Post ASL1OS1UpYCyjU47No by stop@me.dm
 (DIR) More posts by stop@me.dm
 (DIR) Post #ASL1OQUqVSUrzvmWqu by stop@me.dm
       2023-02-04T13:49:48Z
       
       0 likes, 2 repeats
       
       In case you wondered (like me) or maybe you haven’t considered it yet… I confirmed that Google is indeed indexing public Mastodon profiles and posts. And it’s doing so rather quickly.I posted about Beau here on Thursday morning, and this is the only place I shared about him. And that post and photo already show up in a search for “Doug Bowman Beau” two days later. I didn’t check until now. So I don’t yet know how long it took to be crawled and indexed. But definitely < 48 hours.
       
 (DIR) Post #ASL1ORJtRfKWYFfIQ4 by simon@fedi.simonwillison.net
       2023-02-04T14:04:03Z
       
       0 likes, 0 repeats
       
       @stop https://me.dm/robots.txt suggests that crawlers are welcome to do that - Google at least would obey a "Disallow: /" in that file
       
 (DIR) Post #ASL1OS1UpYCyjU47No by stop@me.dm
       2023-02-04T13:57:05Z
       
       0 likes, 0 repeats
       
       This is significant, because I remember the days when we (at Twitter) were negotiating with Google about access to the firehose of tweet data.Rapidly getting tweets into the Google index played a large part in boosting the awareness and findability of real-time content that had only been shared on Twitter.Mastodon hosts could confirm whether crawlers are directly hitting their servers.

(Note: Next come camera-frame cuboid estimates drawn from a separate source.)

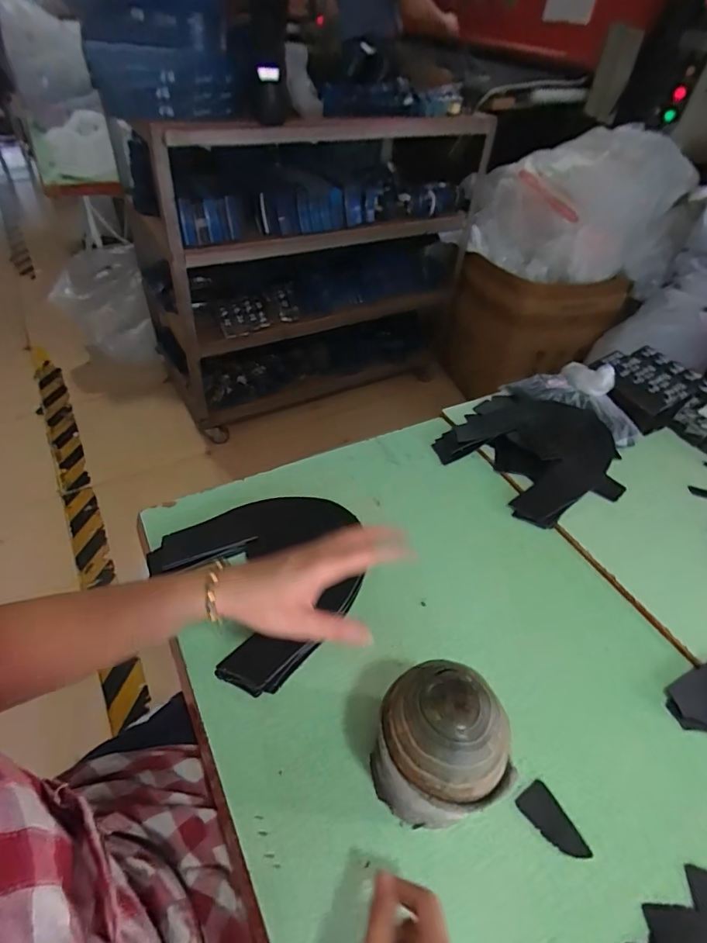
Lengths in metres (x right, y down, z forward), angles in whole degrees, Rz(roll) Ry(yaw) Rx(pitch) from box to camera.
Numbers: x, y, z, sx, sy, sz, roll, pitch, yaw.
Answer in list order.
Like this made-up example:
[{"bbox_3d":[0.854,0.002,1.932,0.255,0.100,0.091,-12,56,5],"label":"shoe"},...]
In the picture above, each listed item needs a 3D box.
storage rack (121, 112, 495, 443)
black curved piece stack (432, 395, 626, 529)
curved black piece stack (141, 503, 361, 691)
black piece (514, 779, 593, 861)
[{"bbox_3d":[-0.102,-0.779,1.781,1.235,0.952,0.480,-22,53,-25],"label":"storage rack"},{"bbox_3d":[0.300,-0.039,0.772,0.252,0.050,0.271,-29,55,-29],"label":"black curved piece stack"},{"bbox_3d":[-0.099,0.121,0.599,0.241,0.021,0.238,-30,56,-30],"label":"curved black piece stack"},{"bbox_3d":[0.186,0.330,0.438,0.034,0.004,0.065,-22,52,-25],"label":"black piece"}]

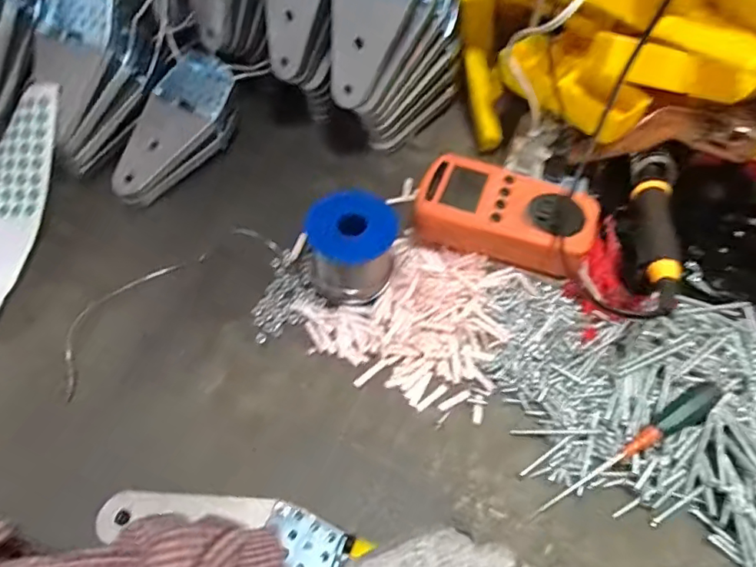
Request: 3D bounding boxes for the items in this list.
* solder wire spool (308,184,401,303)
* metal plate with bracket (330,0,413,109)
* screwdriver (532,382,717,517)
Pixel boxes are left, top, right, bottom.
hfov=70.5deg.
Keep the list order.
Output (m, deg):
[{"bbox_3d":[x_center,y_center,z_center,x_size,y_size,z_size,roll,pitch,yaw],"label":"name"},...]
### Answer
[{"bbox_3d":[-0.018,-0.029,0.403,0.062,0.058,0.062,1,56,-2],"label":"solder wire spool"},{"bbox_3d":[-0.008,-0.207,0.417,0.065,0.133,0.007,22,31,10],"label":"metal plate with bracket"},{"bbox_3d":[0.158,0.107,0.341,0.138,0.014,0.016,-35,63,-1],"label":"screwdriver"}]

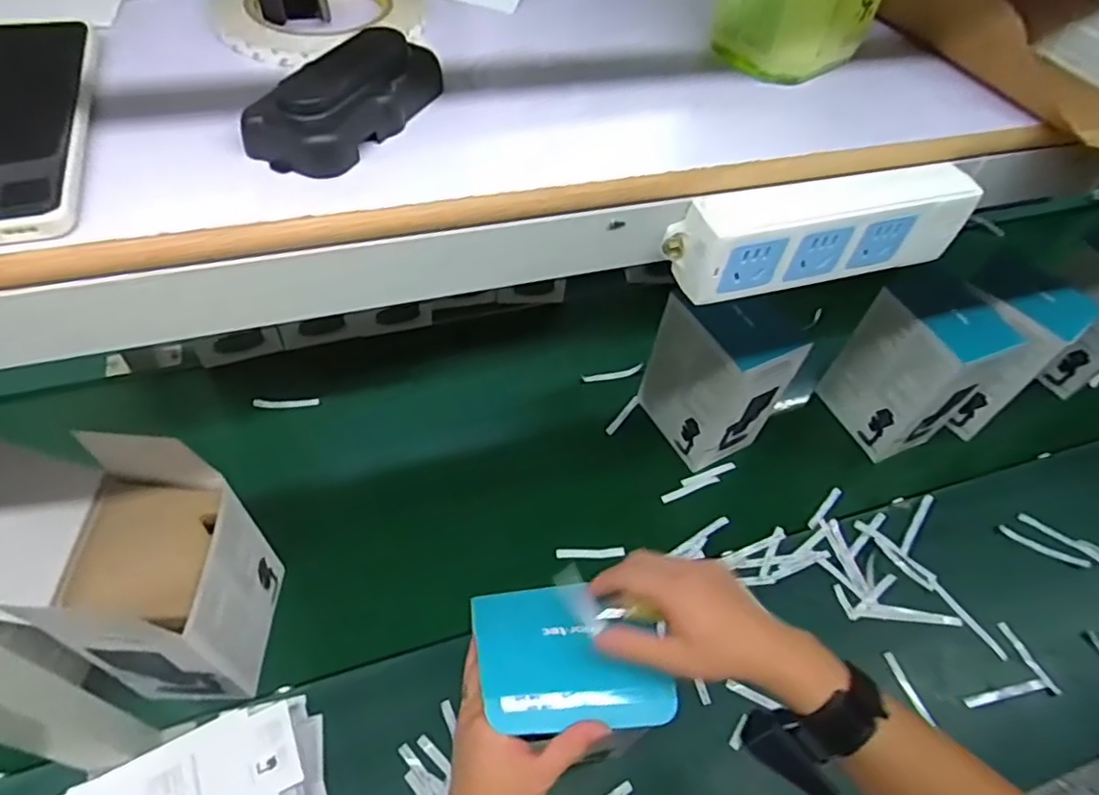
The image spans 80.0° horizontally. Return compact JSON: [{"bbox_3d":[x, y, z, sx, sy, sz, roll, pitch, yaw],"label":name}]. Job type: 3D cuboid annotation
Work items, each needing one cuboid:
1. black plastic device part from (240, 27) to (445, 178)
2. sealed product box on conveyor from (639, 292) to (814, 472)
[{"bbox_3d":[-0.092,-0.143,0.312,0.040,0.027,0.104,31,57,16],"label":"black plastic device part"},{"bbox_3d":[0.232,-0.028,0.911,0.126,0.210,0.152,-19,58,-18],"label":"sealed product box on conveyor"}]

Or Google may have already created multiple instances of their own, solely for the purposes of indexing.
       
 (DIR) Post #ASL2ANR5BmzWPBt0F6 by stop@me.dm
       2023-02-04T14:10:55Z
       
       0 likes, 0 repeats
       
       @simon I hadn’t checked that yet, but assumed it might exist, and that it would be written based on host-configured settings.I wonder whether Google figured out it was faster to set up their own instances, sucking in everything they can, but giving priority to certain content (by instance or account). They certainly had multiple flags set on Twitter accounts based on how high profile they were. New/low follower accounts rarely made it into the index in the early days.
       
 (DIR) Post #ASL2NhNmL58w28h1lo by simon@fedi.simonwillison.net
       2023-02-04T14:15:11Z
       
       0 likes, 0 repeats
       
       @stop oh interesting - your suspicion is that Google have custom crawling logic for Mastodon content that takes into account things like follower counts?I had assumed it was just their regular crawler, following links and starting on some of the larger instances like mastodon.social
       
 (DIR) Post #ASL2s2TUU2My8YpeK0 by simon@fedi.simonwillison.net
       2023-02-04T14:18:54Z
       
       0 likes, 0 repeats
       
       @stop this is the most detailed conversation I could find right now about robots.txt in Mastodon - "git blame" shows no policy changes to that file since 2019 https://github.com/mastodon/mastodon/pull/10038
       
 (DIR) Post #ASL39xAmvwXuuHctuq by stop@me.dm
       2023-02-04T14:24:10Z
       
       0 likes, 0 repeats
       
       @simon And it could just be standard link crawling. But if anyone inside is paying attention, given the different nature of public real-time content, they may have gotten out front of this, and proactively set out a strategy for Fediverse/ActivityPub.